Dans le processus spécifique du Congrès, de nombreuses motions sont adoptées. Outre le cadre de l'action propre à l'UICN, elles n’ont pas de caractère contraignant, mais signalent pour les politiques publiques et privées, des enjeux qui s'installent ou émergent et peuvent ou doivent devenir sujets d'attentione et d'actions.
Une vingtaine de motions votées pendant le Congrès s'est ajoutée à plus d'une centaine déjà adoptée en amont du Congrès.
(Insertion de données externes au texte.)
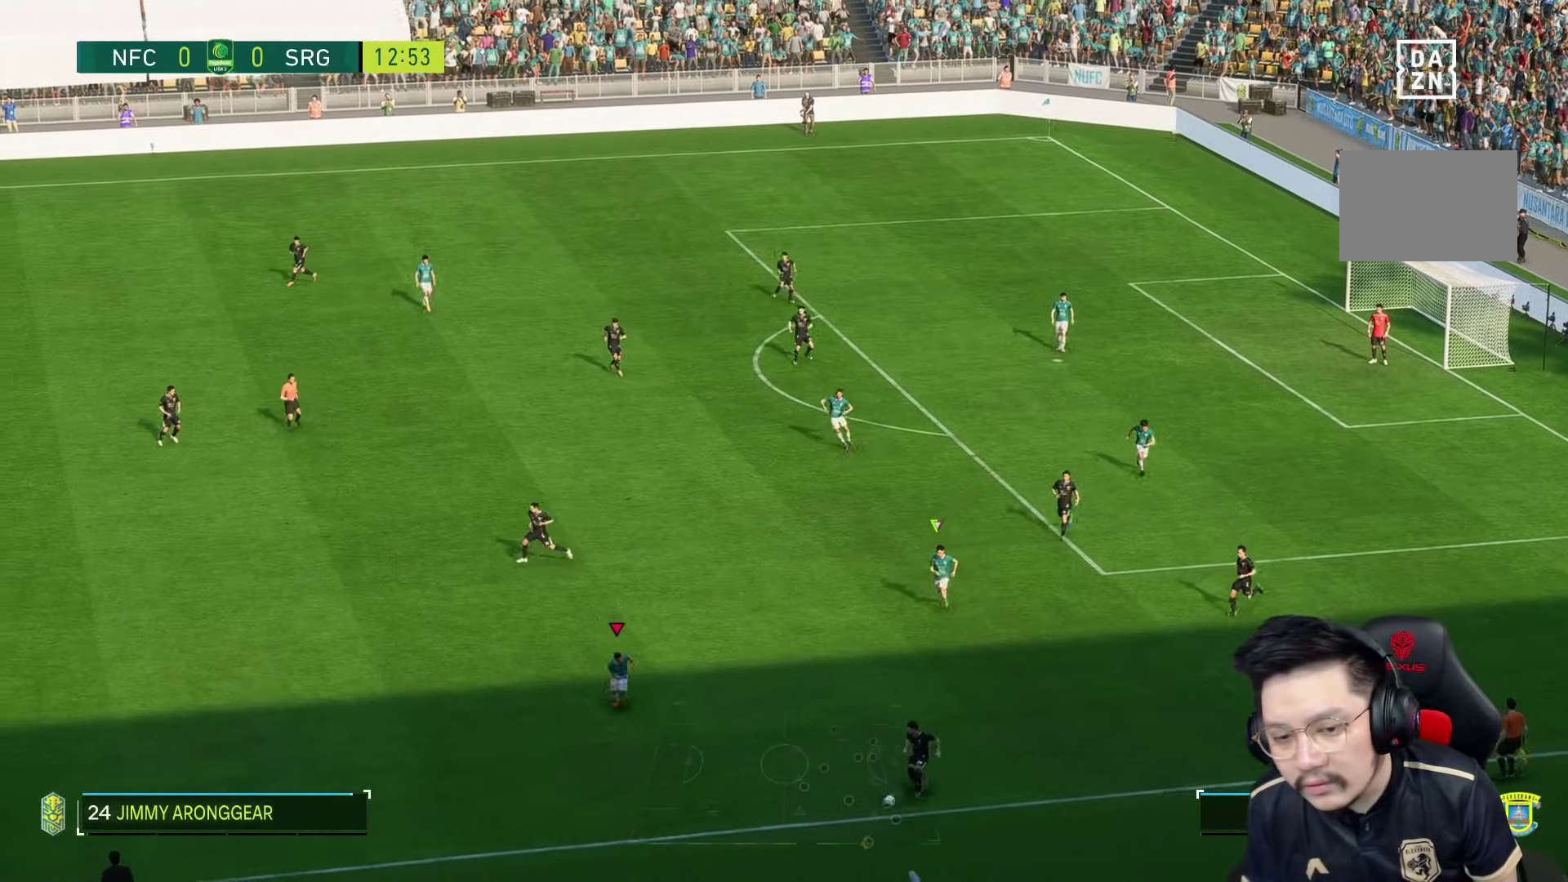
{"buttons": [], "left_stick": "down", "right_stick": "center", "events": [[33, "R1", "up"], [100, "R2", "up"]]}
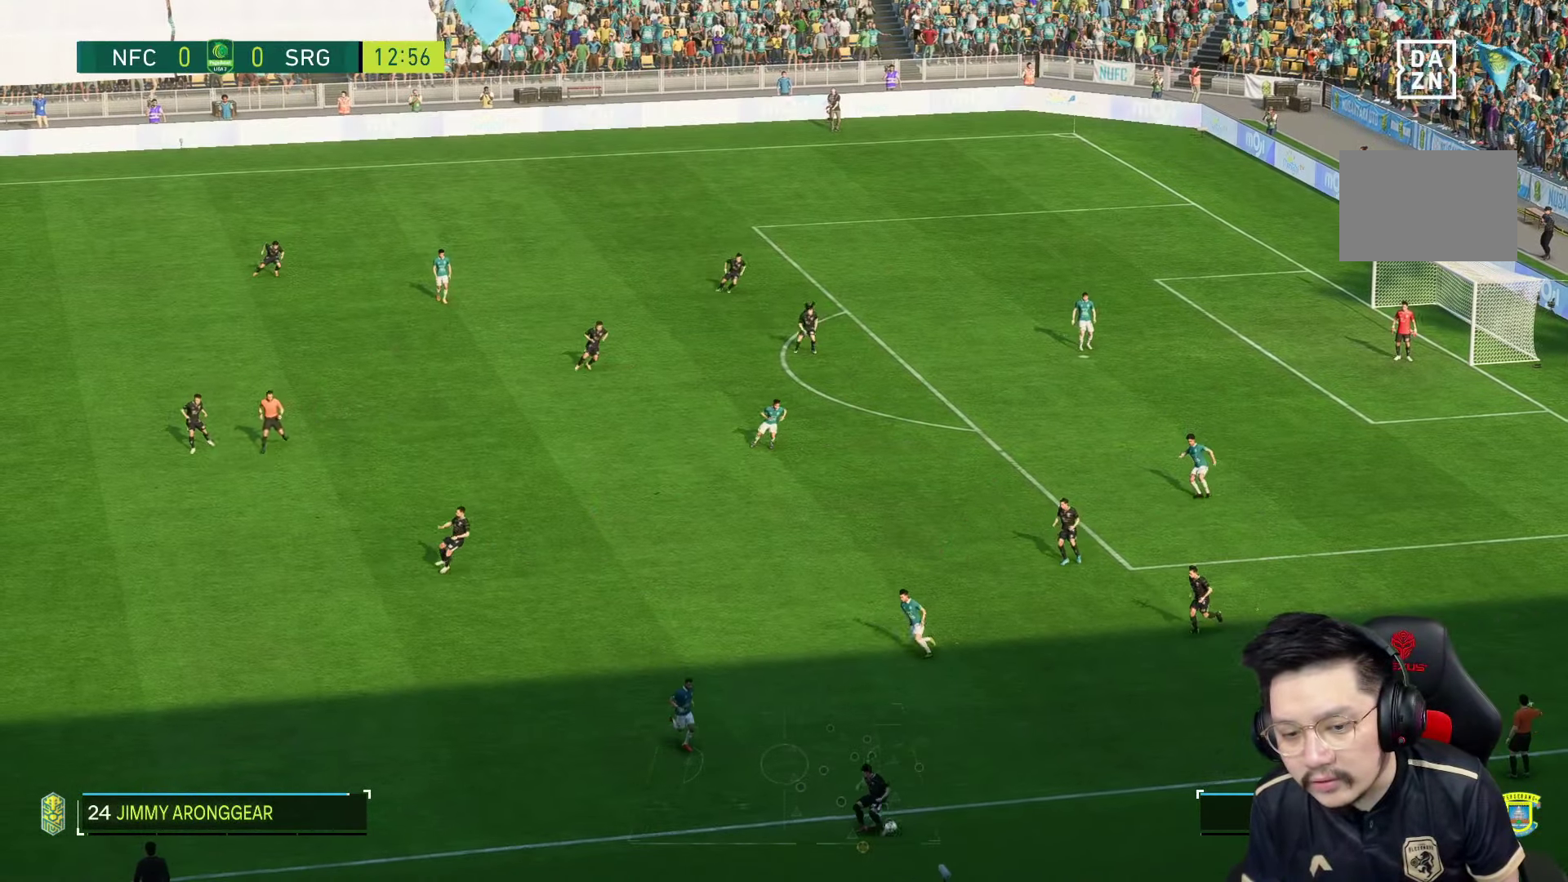
{"buttons": [], "left_stick": "center", "right_stick": "center", "events": [[300, "left_stick", "center"]]}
Parmi elle, la motion 84 : "Agir pour réduire la pollution lumineuse".
La vision et le plaidoyer de l'ANPCEN
L'ANPCEN demeurant en veille et contributeur des politiques publiques et de textes de référence, a contribué auprès des autorités publiques à la réorganisation d'un projet initial confus.
Les constats ainsi que les recommandations principales convergent désormais avec la pédagogie de l’ANPCEN et à ses recommandations exprimées depuis plus de 20 ans. 
Le point 2 correspond à la mention que l'ANPCEN a fait insérer explicitement dans la Loi relative à la biodiversité en France, depuis 2016.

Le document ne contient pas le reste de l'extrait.